The Niners have always been the least of SAMCRO’s many gang-related worries. Though they’ve had beef, the club has always been able to pacify LeRoy and set things straight, occasionally even putting their incredible racism behind them to team up against bigger threats. But it’s good to see the show start to address the consequences of some of the club’s bloody actions, like Tig’s impulsive drive-thru (rather than drive-by) that killed Veronica Pope, girlfriend of LeRoy but, more importantly, the daughter of an extremely well-connected and bloody gangster (played by Harold Perrineau from Lost. You know, “WAAAAAALLLLLLTTTTTTTTTT’s” dad?) who is like a hybrid of Stringer Bell and Marlo from The Wire.
And that is a dangerous hybrid right there.
Though addressing consequences is good (it’s something Breaking Bad, for instance, does exceptionally well – no death is ever clean, no one ever gets away with it, every ghost haunts), the particular way things were addressed this week was, well, extremely distressing. Sons of Anarchy has taken us to dark places before — rape, murder, child kidnapping, suicide, more murder, extreme violence against women — but never has it gone so far as it did in “Sovereign.” And just because it can go there though doesn’t it mean it should. I had been warned before this episode that it was “disturbing,” and so when I saw LeRoy’s dismembered body unexpectedly I thought, well, that’s gross but it is what it is. Next came the sudden murder of Darnell, who seemed like an amiable guy, which is probably exactly why he was offed by Pope’s henchman. But then there was Dawn. First the girl was put into the cesspit of blood and body parts, as if that wasn’t traumatizing enough to watch. Tig thinks she’s dead, and so too do we … until she stirs. Right there, had Dawn been dead it would have been tragic but somehow we maybe could have gotten through it. Maybe. But wait … nope, Pope’s has his men pour gasoline into the pit and set it on fire where Dawn doesn’t die quickly or quietly, of course. She agonizingly screams repeatedly for her Daddy to help her. Please give me a moment while I pop some anxiety meds, or go for a quick walk where I can vomit peacefully from stress.

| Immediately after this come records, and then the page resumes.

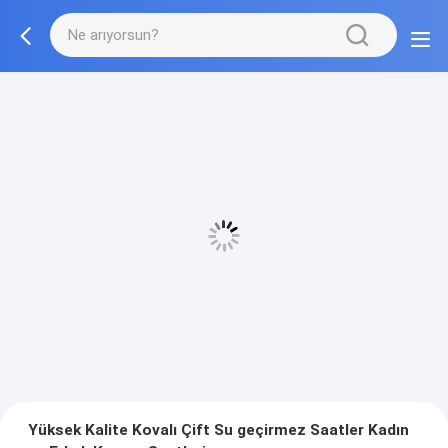
Yüksek Kalite Kovalı Çift Su geçirmez Saatler Kadın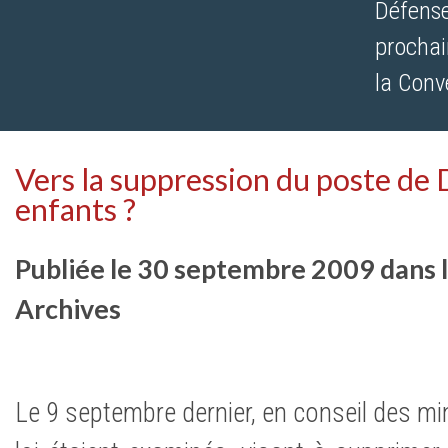
Défense
prochai
la Conve
Vers la suppression du poste de
enfants ?
Publiée le 30 septembre 2009 dans l
Archives
Le 9 septembre dernier, en conseil des min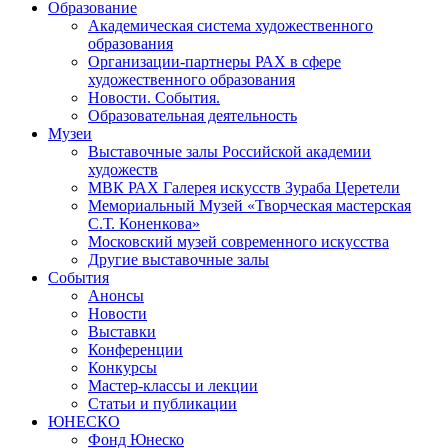
Образование
Академическая система художественного
образования
Организации-партнеры РАХ в сфере
художественного образования
Новости. События.
Образовательная деятельность
Музеи
Выставочные залы Российской академии
художеств
МВК РАХ Галерея искусств Зураба Церетели
Мемориальный Музей «Творческая мастерская
С.Т. Коненкова»
Московский музей современного искусства
Другие выставочные залы
События
Анонсы
Новости
Выставки
Конференции
Конкурсы
Мастер-классы и лекции
Статьи и публикации
ЮНЕСКО
Фонд Юнеско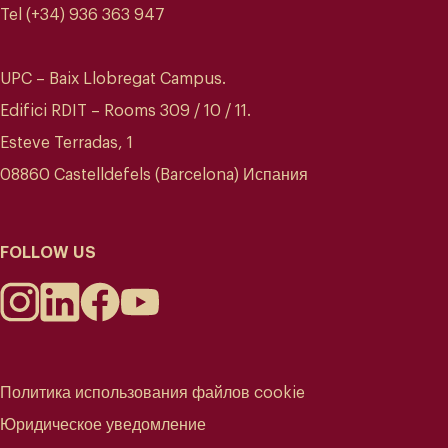
Tel (+34) 936 363 947
UPC – Baix Llobregat Campus.
Edifici RDIT – Rooms 309 / 10 / 11.
Esteve Terradas, 1
08860 Castelldefels (Barcelona) Испания
FOLLOW US
Политика использования файлов cookie
Юридическое уведомление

We didn’t really know Dawn, but did we need to? The situation was unbelievably horrific, and Tig’s tortured cries during and after the event were difficult to get through. Pope invoked a kind of Hammurabi’s Law, and we came to feel just how much pain he probably felt at his own daughter’s death by Tig’s hand. Though Tig pulled the proverbial trigger, it was set off because of Clay, something that has already caused a riff between them. Tig blames Clay for what happened, at least in part, and one wonders what kind of insane retaliation he might engage in next … and whether Clay will feel the brunt of it.
So much happened in “Sovereign,” some of it I’ll address below in the Musings, but the main thrust seems to still revolve around Clay and Jax being at odds, and the club being on shaky ground because of recent revelations (Clay admitting to killing Piney, which Jax was wise to question his intentions on). Notice too how a nervous Juice tells Clay how coming clean is a great thing, and how he automatically supports him? Might Juice’s treachery come to light as well this season? That could be devastating to watch, too. I know we’re dealing with big biker boys, but some of them have very gentle hearts (and an amazing sense of humor). It’s something that elevates the show, but is difficult to reconcile with moments like Dawn’s death. The show is often darkly comic, but it would be a shame for it to get so dark it snuffs out the light.